Sunday, July 25, 2010

Something Inspired by Divinity

That title was a lie. I typed it because I thought it would send divine inspiration down on me so that I may type something epic in this current blog post. I don't even know what I'm about to say, I'm just winging this one. On the off chance that this post speaks to you in someway, well, perhaps I was inspired after all.
I'm just going to start with how I'm feeling, work from there. Perhaps this topic will lead somewhere. (Side Note: Perhaps I should make a Vlog, for the really special stuff I want to say.) Anyways, I've been feeling just a tad bit off recently. I'm not sure what it is, but a lot of things keep throwing me off balance. I receive either a feeling of anger from this or a complete sense of alienation. But it's not the type of alienation found in ignorance. I'm not trying to purposely remove myself from things that will otherwise make me angry. I feel as if I've stumbled across something, I know what it is, and I also know that I wouldn't actually feel angry if I didn't feel so alienated from it.
Now don't get me wrong, I don't get this "off" feeling all the time. It's more or less recent and it may or may not be caused from lack of sleep. I can tell you, my reader, that this feeling is manageable. I've been exercising it off, which will hopefully jump start the goal I'm trying to reach by either Halloween or next years Comic Con (read my facebook).
Moving on, I feel I should note my lack of sleep in this post. I have found that this topic may in fact extend back to my early childhood. I have come to the realization that I don't fall asleep as fast as others. In fact, I don't fall asleep as fast as pretty much everyone I know. Remember that kid at a sleep-over or camp that would always whisper to you, "are you awake?" and you would suddenly wake up from your in between sleep and wake trance to find that the kid who asked was wide awake. I was that kid and this type of thing has happened on more than one occasion. I've accepted that while some can hit a pillow and be completely knocked out, I cannot. This leads into Fall 2009.
Fall is when school starts, naturally. But I was beginning the college life. No longer did I have to function by the schedules of others, I made my own schedules. But once you realize that you're in college, suddenly you realize that you don't actually have to wake up early anymore. The second realization was what got me. I set all my classes to sometime around noon. This made it so that I could stay up until 1 and sometimes 2 in the morning without consequence. I functioned this way for an entire year. Then school ended, but my weird schedule did not. Now I went to bed late only to wake up late with nothing to do. That's what really set this bad sleeping pattern over the edge, waking up and realizing, "I don't have to get out of bed for anything," or perhaps even, "why do I need to get out of bed," or for the people feeling a little down sometimes, "what's the point in getting up in the morning?"

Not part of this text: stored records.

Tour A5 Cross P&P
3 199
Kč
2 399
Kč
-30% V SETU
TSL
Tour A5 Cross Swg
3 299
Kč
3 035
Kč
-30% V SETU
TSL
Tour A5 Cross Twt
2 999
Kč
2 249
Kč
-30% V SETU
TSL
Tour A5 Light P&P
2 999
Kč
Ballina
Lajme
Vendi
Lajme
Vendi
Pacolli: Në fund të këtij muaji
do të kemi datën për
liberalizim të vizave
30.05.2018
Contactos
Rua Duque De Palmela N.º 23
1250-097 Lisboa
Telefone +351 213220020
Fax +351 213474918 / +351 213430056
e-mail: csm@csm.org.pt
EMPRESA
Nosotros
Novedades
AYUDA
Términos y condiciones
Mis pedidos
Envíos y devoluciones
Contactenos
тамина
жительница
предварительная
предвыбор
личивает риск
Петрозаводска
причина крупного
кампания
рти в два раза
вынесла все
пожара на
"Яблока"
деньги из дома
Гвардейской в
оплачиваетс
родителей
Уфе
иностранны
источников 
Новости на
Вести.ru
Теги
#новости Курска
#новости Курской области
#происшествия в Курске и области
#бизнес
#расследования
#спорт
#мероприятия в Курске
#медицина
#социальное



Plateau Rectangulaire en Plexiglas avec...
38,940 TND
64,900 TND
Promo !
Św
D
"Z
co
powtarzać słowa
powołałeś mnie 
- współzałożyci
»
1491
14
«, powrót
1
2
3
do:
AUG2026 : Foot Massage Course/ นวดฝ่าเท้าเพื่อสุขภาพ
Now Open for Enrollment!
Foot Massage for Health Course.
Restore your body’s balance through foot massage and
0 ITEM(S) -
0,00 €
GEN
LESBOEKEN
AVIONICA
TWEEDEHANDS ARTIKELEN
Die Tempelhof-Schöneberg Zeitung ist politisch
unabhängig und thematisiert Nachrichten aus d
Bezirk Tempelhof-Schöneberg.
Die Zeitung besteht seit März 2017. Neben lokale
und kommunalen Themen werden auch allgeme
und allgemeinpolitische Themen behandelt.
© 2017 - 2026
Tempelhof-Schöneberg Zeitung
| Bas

I'll admit that I had a brief run-in with that last one for about a week, but otherwise I suffer from the first one. I have nothing to do during the day, or at least, nothing to do until later. So moderately switching gears here, I went to my diabetic doctor a month ago (yes we get our own doctor on top of the normal one), I do this every three months. She tells me (yes the doctor is a female) that she wants me to start testing my blood sugar more often, then asks what my schedules like. She does this so she could set an alarm reminder on my blood sugar tester (very high tech), to remind me when I should test my blood sugar. At the time, I went to bed early at 11 and late at 1. She set one of my reminders to 12am. So much for earliest at 11, now the earliest I went to bed was 12. By some stroke of messed up luck and logic, the latest I went to bed became 2. Suddenly I began to wake up later and later, this adjusted what time I went to bed as well. I have been going to bed later and later each night/morning, waking up later and later each day. I have decided to set my own alarm, one for waking up. I'll set it earlier and earlier each day until I get back into a normal swing. So what if I feel tired all day? I have nothing to do, which means I won't feel tired during some test, or while working, etc. Perhaps by the time I do get something to do, my sleep will be back on track and I will thank myself for setting my own alarms.
Well, that about covers it. I wonder if anyone got anything from any of this. I just got a quick fix for my boredom. But more importantly, I was able to express myself, not only in my actions but my feelings as well. That's what a blog is for, in my opinion, expression. Take from it what you will, I only know of 4 people who read these anyways, so perhaps it helped you with something.